*** Records ***
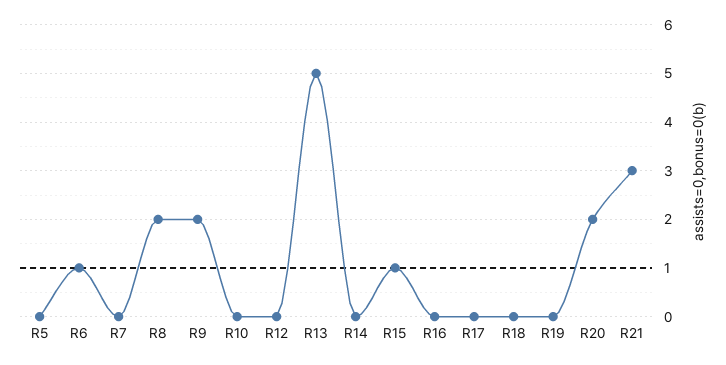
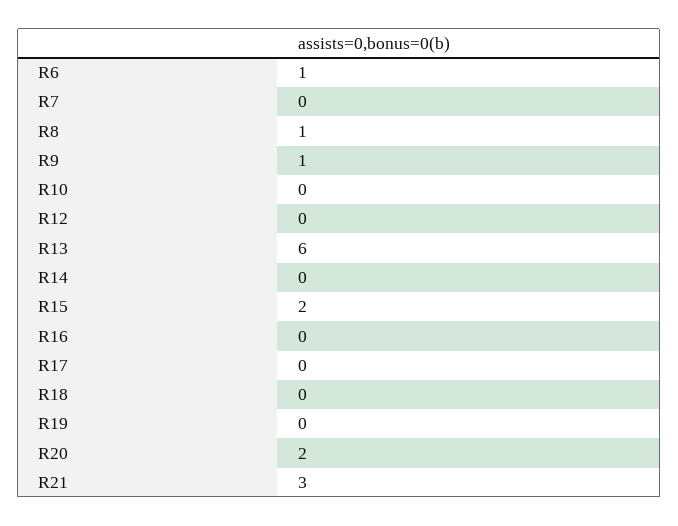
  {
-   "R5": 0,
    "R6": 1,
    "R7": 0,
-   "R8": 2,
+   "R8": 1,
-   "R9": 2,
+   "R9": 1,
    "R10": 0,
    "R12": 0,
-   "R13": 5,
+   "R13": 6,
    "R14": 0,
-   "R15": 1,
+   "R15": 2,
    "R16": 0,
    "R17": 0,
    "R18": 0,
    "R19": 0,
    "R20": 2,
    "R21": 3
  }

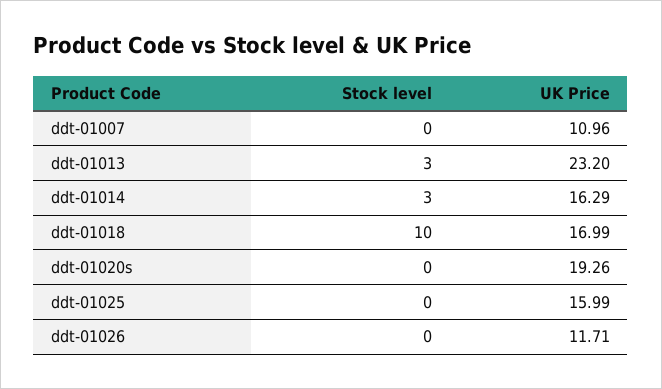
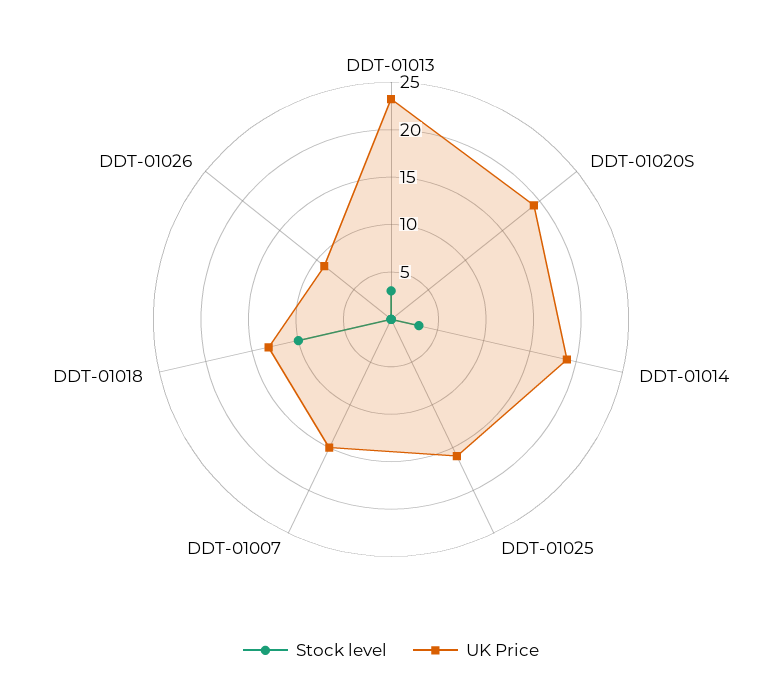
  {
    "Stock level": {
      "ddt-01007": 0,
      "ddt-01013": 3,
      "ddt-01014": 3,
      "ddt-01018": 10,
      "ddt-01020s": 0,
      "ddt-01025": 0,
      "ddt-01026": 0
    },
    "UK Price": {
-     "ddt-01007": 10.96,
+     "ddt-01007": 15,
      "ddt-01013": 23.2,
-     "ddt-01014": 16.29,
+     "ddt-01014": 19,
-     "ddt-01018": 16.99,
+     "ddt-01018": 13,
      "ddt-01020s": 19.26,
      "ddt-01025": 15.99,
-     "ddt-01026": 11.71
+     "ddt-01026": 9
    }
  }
***
The records are to be retyped in full and exactly, with no image carried over.

* **Answer section**:
  {
-   "R5": 0,
    "R6": 1,
    "R7": 0,
-   "R8": 2,
+   "R8": 1,
-   "R9": 2,
+   "R9": 1,
    "R10": 0,
    "R12": 0,
-   "R13": 5,
+   "R13": 6,
    "R14": 0,
-   "R15": 1,
+   "R15": 2,
    "R16": 0,
    "R17": 0,
    "R18": 0,
    "R19": 0,
    "R20": 2,
    "R21": 3
  }

  {
    "Stock level": {
      "ddt-01007": 0,
      "ddt-01013": 3,
      "ddt-01014": 3,
      "ddt-01018": 10,
      "ddt-01020s": 0,
      "ddt-01025": 0,
      "ddt-01026": 0
    },
    "UK Price": {
-     "ddt-01007": 10.96,
+     "ddt-01007": 15,
      "ddt-01013": 23.2,
-     "ddt-01014": 16.29,
+     "ddt-01014": 19,
-     "ddt-01018": 16.99,
+     "ddt-01018": 13,
      "ddt-01020s": 19.26,
      "ddt-01025": 15.99,
-     "ddt-01026": 11.71
+     "ddt-01026": 9
    }
  }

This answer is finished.